Der Referenzzins bekommt Präzisierung
Im Zentrum der laufenden Teilrevision der Verordnung über die Miete und Pacht von Wohn- und Geschäftsräumen (VMWG) steht die zulässige Nettorendite. Bisher stützt sich die Praxis vor allem auf die Rechtsprechung des Bundesgerichts, die bei einem Referenzzinssatz bis 2% einen Zuschlag von bis zu zwei Prozentpunkten erlaubt – für höhere Zinssätze fehlte bislang eine klare Regel. Die Vernehmlassung dazu lief bis zum 5. Juni 2026; nun wertet die Verwaltung die Stellungnahmen aus, bevor der Bundesrat über Inkraftsetzung entscheidet. Der Entwurf soll ein Stufenmodell einführen und zentrale Begriffe der Renditeberechnung schärfen.
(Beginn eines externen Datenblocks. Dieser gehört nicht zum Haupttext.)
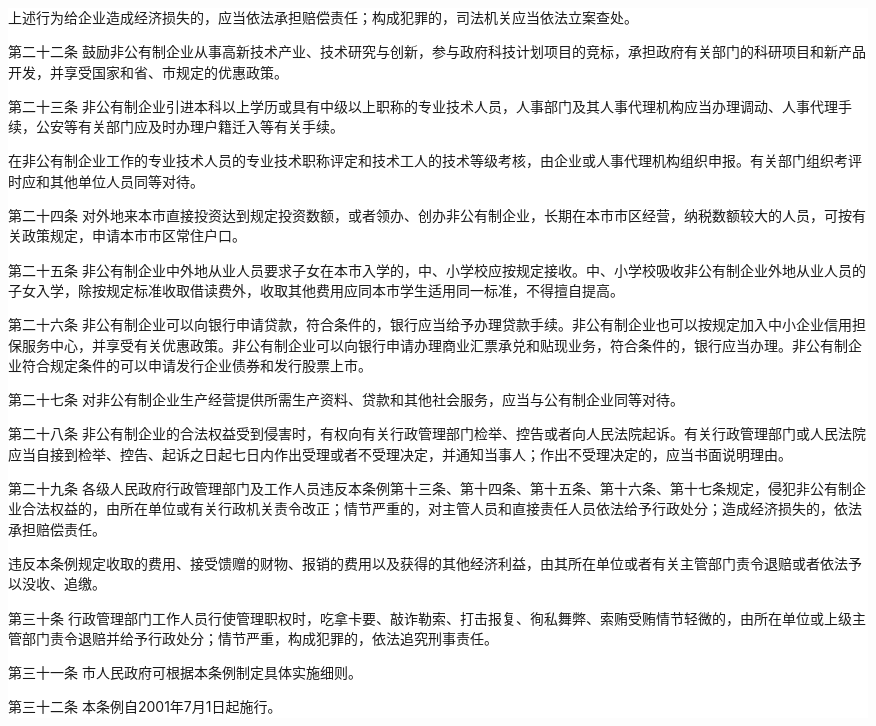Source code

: 上述行为给企业造成经济损失的，应当依法承担赔偿责任；构成犯罪的，司法机关应当依法立案查处。

第二十二条 鼓励非公有制企业从事高新技术产业、技术研究与创新，参与政府科技计划项目的竞标，承担政府有关部门的科研项目和新产品开发，并享受国家和省、市规定的优惠政策。

第二十三条 非公有制企业引进本科以上学历或具有中级以上职称的专业技术人员，人事部门及其人事代理机构应当办理调动、人事代理手续，公安等有关部门应及时办理户籍迁入等有关手续。

在非公有制企业工作的专业技术人员的专业技术职称评定和技术工人的技术等级考核，由企业或人事代理机构组织申报。有关部门组织考评时应和其他单位人员同等对待。

第二十四条 对外地来本市直接投资达到规定投资数额，或者领办、创办非公有制企业，长期在本市市区经营，纳税数额较大的人员，可按有关政策规定，申请本市市区常住户口。

第二十五条 非公有制企业中外地从业人员要求子女在本市入学的，中、小学校应按规定接收。中、小学校吸收非公有制企业外地从业人员的子女入学，除按规定标准收取借读费外，收取其他费用应同本市学生适用同一标准，不得擅自提高。

第二十六条 非公有制企业可以向银行申请贷款，符合条件的，银行应当给予办理贷款手续。非公有制企业也可以按规定加入中小企业信用担保服务中心，并享受有关优惠政策。非公有制企业可以向银行申请办理商业汇票承兑和贴现业务，符合条件的，银行应当办理。非公有制企业符合规定条件的可以申请发行企业债券和发行股票上市。

第二十七条 对非公有制企业生产经营提供所需生产资料、贷款和其他社会服务，应当与公有制企业同等对待。

第二十八条 非公有制企业的合法权益受到侵害时，有权向有关行政管理部门检举、控告或者向人民法院起诉。有关行政管理部门或人民法院应当自接到检举、控告、起诉之日起七日内作出受理或者不受理决定，并通知当事人；作出不受理决定的，应当书面说明理由。

第二十九条 各级人民政府行政管理部门及工作人员违反本条例第十三条、第十四条、第十五条、第十六条、第十七条规定，侵犯非公有制企业合法权益的，由所在单位或有关行政机关责令改正；情节严重的，对主管人员和直接责任人员依法给予行政处分；造成经济损失的，依法承担赔偿责任。

违反本条例规定收取的费用、接受馈赠的财物、报销的费用以及获得的其他经济利益，由其所在单位或者有关主管部门责令退赔或者依法予以没收、追缴。

第三十条 行政管理部门工作人员行使管理职权时，吃拿卡要、敲诈勒索、打击报复、徇私舞弊、索贿受贿情节轻微的，由所在单位或上级主管部门责令退赔并给予行政处分；情节严重，构成犯罪的，依法追究刑事责任。

第三十一条 市人民政府可根据本条例制定具体实施细则。

第三十二条 本条例自2001年7月1日起施行。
Mietpreis-Initiative würde Kontrolle systematisieren
Deutlich weiter geht die Mietpreis-Initiative: Sie will missbräuchliche Mietzinse an den tatsächlichen Kosten plus einer angemessenen Rendite messen und eine automatische, regelmässige Überprüfung einführen – ein Wechsel von der heutigen Einzelfallanfechtung zu einer institutionalisierten Kontrolle. Für Investoren wären damit höhere Dokumentationsanforderungen, eine unklare Berechnungsmethodik und eine ungewisse Zahl betroffener Mietverhältnisse verbunden. Ein Abstimmungstermin steht noch nicht fest; zunächst befassen sich Bundesrat und Parlament mit der Vorlage.
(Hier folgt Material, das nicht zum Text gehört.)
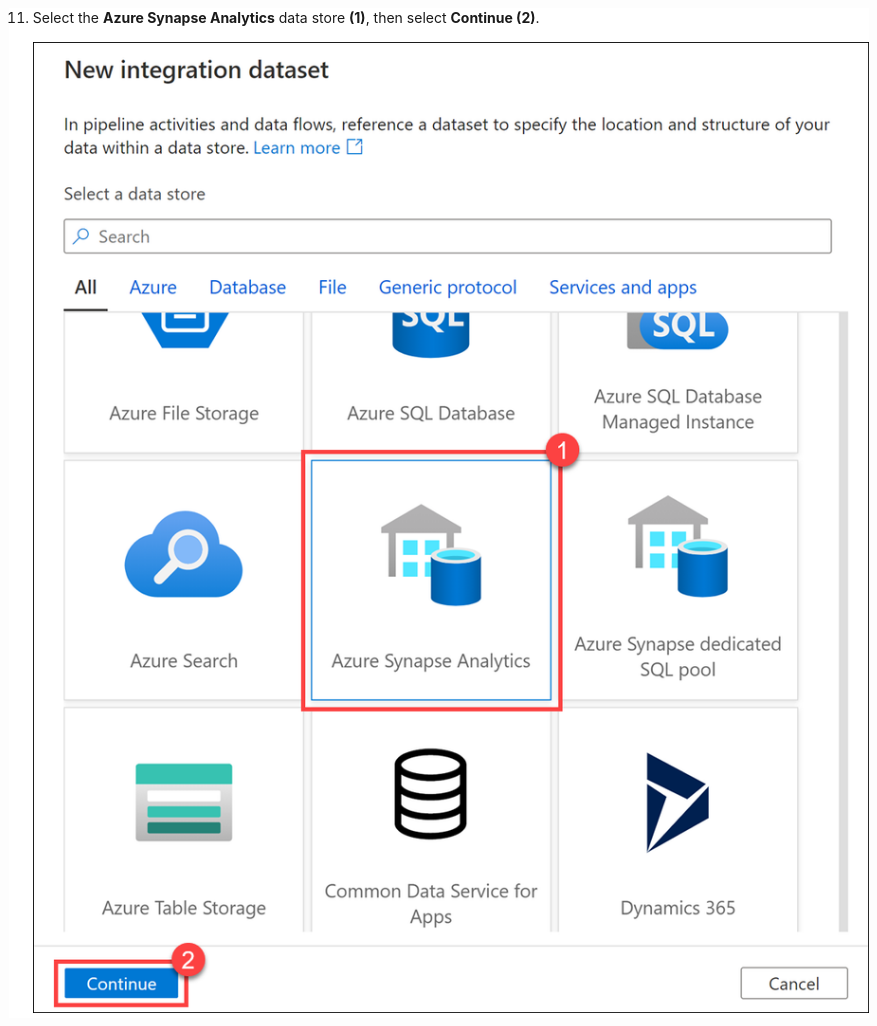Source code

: 11. Select the **Azure Synapse Analytics** data store **(1)**, then select **Continue (2)**.

    ![Azure Synapse Analytics is selected.](images/new-dataset-asa.png "New dataset")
Lex Koller: Ausländische Investoren im Visier
Der Bundesrat plant zudem eine Verschärfung der Lex Koller. Vorgesehen sind neue Bewilligungspflichten für Drittstaatsangehörige ohne C-Bewilligung, engere Grenzen beim Erwerb von Geschäftsimmobilien, tiefere Kontingente für Ferienwohnungen und eine erneute Bewilligungspflicht für bestimmte Immobiliengesellschaften und -fonds. Betroffen wären vor allem Betriebsliegenschaften, die als reine Kapitalanlage dienen oder vermietet werden. Über solche Liegenschaften konnten ausländisches Kapital und Fachwissen bislang relativ frei in den Schweizer Markt fliessen. Ob die Vorlage tatsächlich die angestrebte Entlastung bei der Wohnraumknappheit bringt, ist fraglich. Neue Friktionen für Kapitalflüsse und Marktliquidität erscheinen wahrscheinlicher.
Luzern als Brennpunkt
Besonders pointiert ist die Debatte in Luzern. Eine Wohnschutzinitiative fordert die Unterstellung der Stadt unter das kantonale Gesetz über die Erhaltung von Wohnraum – mit einer Schwelle von 15% Mietzinsaufschlag, ab der Sanierungen bewilligungspflichtig würden. Der Grosse Stadtrat hatte einen ähnlichen, weniger strengen Vorschlag im März 2026 abgelehnt; der Mieterinnen- und Mieterverband reichte daraufhin im Juni die schärfere Initiative ein. Ein Abstimmungstermin fehlt noch. Im Falle einer Annahme müssten Eigentümerinnen und Eigentümer bei Sanierungen, Abbrüchen und Zweckänderungen mit deutlich mehr Prüfschritten rechnen.
Kein Ende der Bewegung
Auch anderswo bleiben die Dinge in Bewegung: kommunale Mietzinskontrolle in Bern, Regulierung von Kurzzeitvermietungen in Zürich, ein Vorkaufsrecht in Zug. Die meisten dieser Vorlagen befinden sich noch in Sammlung, Ausarbeitung oder parlamentarischer Beratung – ihre Zahl allein zeigt aber, dass die Regulierungsdebatte am Schweizer Immobilienmarkt vorerst nicht abkühlt. Wer heute investiert, bewertet unweigerlich auch das politische Risiko von morgen.